O que torna o PearPass diferente
A aplicação combina várias capacidades desenhadas em torno de uma segurança local-first. Geração de palavras-passe integrada, encriptação de ponta a ponta via bibliotecas criptográficas de código aberto, e sincronização peer-to-peer formam a espinha dorsal técnica. A recuperação de contas funciona através de chaves controladas pelo utilizador—semelhante a retirar fundos de uma carteira não custodial—em vez de depender de sistemas de recuperação geridos pela empresa.
A Tether realizou uma validação de segurança independente com a Secfault Security, uma firma especializada em análise criptográfica e testes de segurança ofensiva. A base de código é totalmente de código aberto e audível pela comunidade, abordando o défice de confiança que muitos utilizadores sentem em relação aos gestores de palavras-passe proprietários.
O produto é lançado gratuitamente em todas as principais plataformas, com o lançamento inicial a dar prioridade às integrações com browsers. A disponibilidade está a expandir-se, e o sistema funciona de forma independente de qualquer infraestrutura central—o que significa que falhas que afetam serviços tradicionais não irão afetar os utilizadores do PearPass.
Inserido num ecossistema P2P mais amplo
O PearPass é a primeira aplicação totalmente de código aberto do ecossistema Pear, uma pilha tecnológica apoiada pela Tether centrada em ferramentas descentralizadas e sem servidores. O Pear fornece o ambiente de execução e desenvolvimento que permite às aplicações funcionar sem servidores centralizados. A pilha baseia-se no trabalho com o Holepunch—uma plataforma para construir aplicações sem servidores—e no Hypercore, protocolos de dados distribuídos.
Juntamente com o PearPass, o ecossistema inclui o Keet, uma plataforma de chamadas e mensagens encriptadas que opera diretamente entre os dispositivos dos utilizadores, bypassando servidores de comunicação tradicionais. O Holepunch e o Synonym lançaram conjuntamente o Pear Credit, um protocolo peer-to-peer para emissão de cartões de oferta, pontos de recompensa e sistemas de crédito tokenizados. Coletivamente, a pilha Pear já engloba pelo menos cinco aplicações P2P, cada uma reforçando o compromisso da arquitetura com uma infraestrutura controlada pelo utilizador.
A pegada tecnológica em expansão da Tether
O PearPass encaixa na diversificação mais ampla da Tether além das stablecoins. A empresa estabeleceu a Tether Data como uma divisão dedicada ao desenvolvimento de ferramentas alimentadas por IA que operam localmente no hardware do utilizador—incluindo SDKs de IA descentralizada, serviços de tradução, assistentes de voz e companheiros de carteira Bitcoin.

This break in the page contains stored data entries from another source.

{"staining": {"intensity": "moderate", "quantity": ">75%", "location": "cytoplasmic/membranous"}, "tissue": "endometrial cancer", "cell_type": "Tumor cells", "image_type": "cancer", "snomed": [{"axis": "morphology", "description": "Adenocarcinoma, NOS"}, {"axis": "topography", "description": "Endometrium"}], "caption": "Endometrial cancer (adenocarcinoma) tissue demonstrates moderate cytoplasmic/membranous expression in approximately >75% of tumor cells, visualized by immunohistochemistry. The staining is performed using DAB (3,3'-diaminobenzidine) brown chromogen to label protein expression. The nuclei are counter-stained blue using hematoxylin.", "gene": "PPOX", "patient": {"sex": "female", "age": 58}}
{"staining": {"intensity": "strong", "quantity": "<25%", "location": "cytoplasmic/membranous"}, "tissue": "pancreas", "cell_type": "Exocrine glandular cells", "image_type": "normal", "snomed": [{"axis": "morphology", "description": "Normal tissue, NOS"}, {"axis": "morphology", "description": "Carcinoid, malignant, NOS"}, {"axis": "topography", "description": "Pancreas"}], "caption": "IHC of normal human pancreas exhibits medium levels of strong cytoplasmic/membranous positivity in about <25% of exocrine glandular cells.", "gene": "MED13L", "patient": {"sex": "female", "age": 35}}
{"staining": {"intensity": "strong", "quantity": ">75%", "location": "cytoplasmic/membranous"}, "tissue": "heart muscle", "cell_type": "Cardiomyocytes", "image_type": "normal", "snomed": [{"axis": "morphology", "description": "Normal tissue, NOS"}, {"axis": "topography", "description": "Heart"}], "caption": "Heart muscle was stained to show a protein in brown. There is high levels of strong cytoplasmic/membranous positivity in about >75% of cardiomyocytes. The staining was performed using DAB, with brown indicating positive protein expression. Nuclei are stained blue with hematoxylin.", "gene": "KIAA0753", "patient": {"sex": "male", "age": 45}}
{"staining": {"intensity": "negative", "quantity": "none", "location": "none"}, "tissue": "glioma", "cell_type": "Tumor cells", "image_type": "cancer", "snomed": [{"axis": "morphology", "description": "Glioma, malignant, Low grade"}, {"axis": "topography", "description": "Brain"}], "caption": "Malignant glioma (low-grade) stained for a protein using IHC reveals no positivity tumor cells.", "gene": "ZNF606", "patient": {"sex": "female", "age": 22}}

Combinando investimentos estratégicos em ventures de IA e infraestrutura energética, a Tether está a reposicionar-se como um fornecedor tecnológico completo, enfatizando sistemas locais-first e soberania do utilizador. Esta evolução sinaliza uma mudança fundamental: de uma mera emissora de stablecoins para uma arquiteta da camada de infraestrutura mais ampla, na qual aplicações descentralizadas e a privacidade do utilizador dependem.
O panorama de violações de credenciais continua a deteriorar-se, tornando a segurança dos gestores de palavras-passe uma preocupação de primeira ordem. O PearPass enfrenta esta vulnerabilidade de frente, eliminando o alvo central que os serviços tradicionais representam.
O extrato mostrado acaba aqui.